- Items from a data source:
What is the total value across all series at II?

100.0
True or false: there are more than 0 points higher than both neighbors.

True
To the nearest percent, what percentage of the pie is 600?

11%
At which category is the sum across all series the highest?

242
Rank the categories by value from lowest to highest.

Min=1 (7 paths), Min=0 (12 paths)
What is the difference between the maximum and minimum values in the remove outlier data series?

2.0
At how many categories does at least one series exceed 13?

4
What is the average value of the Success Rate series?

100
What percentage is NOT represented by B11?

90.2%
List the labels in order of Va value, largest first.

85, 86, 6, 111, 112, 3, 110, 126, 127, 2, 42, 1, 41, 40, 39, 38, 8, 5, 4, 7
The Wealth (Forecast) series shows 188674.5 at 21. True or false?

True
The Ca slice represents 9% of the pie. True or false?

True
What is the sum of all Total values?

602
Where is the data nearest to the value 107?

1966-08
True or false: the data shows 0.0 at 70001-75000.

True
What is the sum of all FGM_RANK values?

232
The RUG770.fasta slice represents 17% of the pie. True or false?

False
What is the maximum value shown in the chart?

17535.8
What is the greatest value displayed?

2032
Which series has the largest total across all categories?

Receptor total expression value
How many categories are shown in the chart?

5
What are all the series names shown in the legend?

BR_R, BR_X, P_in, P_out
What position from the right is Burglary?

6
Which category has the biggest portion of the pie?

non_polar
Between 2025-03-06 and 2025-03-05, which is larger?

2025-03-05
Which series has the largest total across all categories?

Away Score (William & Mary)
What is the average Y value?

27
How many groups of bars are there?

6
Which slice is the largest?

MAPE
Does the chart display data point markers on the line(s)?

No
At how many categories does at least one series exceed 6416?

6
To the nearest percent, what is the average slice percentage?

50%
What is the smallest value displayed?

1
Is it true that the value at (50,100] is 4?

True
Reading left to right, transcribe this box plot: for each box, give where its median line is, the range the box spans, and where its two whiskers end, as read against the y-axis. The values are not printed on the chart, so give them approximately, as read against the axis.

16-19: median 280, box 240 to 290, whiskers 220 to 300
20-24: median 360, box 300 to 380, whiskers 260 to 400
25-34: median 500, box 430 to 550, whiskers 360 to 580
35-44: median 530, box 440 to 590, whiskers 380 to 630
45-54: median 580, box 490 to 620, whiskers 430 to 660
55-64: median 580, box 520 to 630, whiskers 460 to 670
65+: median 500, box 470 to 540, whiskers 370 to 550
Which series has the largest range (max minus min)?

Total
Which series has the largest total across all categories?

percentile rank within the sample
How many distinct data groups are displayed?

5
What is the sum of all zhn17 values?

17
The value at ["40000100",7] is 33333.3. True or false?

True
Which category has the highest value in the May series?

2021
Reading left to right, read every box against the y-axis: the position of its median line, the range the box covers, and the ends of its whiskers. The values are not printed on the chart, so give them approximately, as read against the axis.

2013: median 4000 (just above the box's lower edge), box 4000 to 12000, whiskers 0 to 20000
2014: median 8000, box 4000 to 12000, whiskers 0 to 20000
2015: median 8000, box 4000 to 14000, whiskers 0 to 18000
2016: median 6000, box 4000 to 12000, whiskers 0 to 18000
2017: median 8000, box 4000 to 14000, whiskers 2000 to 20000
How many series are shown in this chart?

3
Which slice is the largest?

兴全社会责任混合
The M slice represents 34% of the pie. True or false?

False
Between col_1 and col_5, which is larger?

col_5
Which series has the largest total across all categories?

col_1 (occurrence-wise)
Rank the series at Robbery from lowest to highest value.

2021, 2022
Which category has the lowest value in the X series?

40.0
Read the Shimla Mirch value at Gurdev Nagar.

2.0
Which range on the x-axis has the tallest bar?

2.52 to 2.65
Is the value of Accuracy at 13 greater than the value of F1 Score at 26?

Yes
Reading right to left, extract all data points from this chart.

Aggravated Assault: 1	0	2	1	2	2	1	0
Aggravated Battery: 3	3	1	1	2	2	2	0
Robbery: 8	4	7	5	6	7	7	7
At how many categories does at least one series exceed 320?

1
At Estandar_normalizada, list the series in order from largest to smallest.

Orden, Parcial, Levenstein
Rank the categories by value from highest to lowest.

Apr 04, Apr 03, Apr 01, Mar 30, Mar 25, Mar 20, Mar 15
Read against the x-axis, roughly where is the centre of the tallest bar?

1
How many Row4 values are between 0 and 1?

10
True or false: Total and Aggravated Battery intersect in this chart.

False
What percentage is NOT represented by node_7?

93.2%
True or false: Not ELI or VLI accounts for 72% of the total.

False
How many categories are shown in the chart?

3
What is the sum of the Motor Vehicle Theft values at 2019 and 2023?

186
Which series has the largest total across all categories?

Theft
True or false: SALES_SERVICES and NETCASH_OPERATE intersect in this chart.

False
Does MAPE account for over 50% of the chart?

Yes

- Work to be completed: How many lines in the entries above contain the string "percentage"? Treat case as significant, and reply with the number alone.

- Written response: 4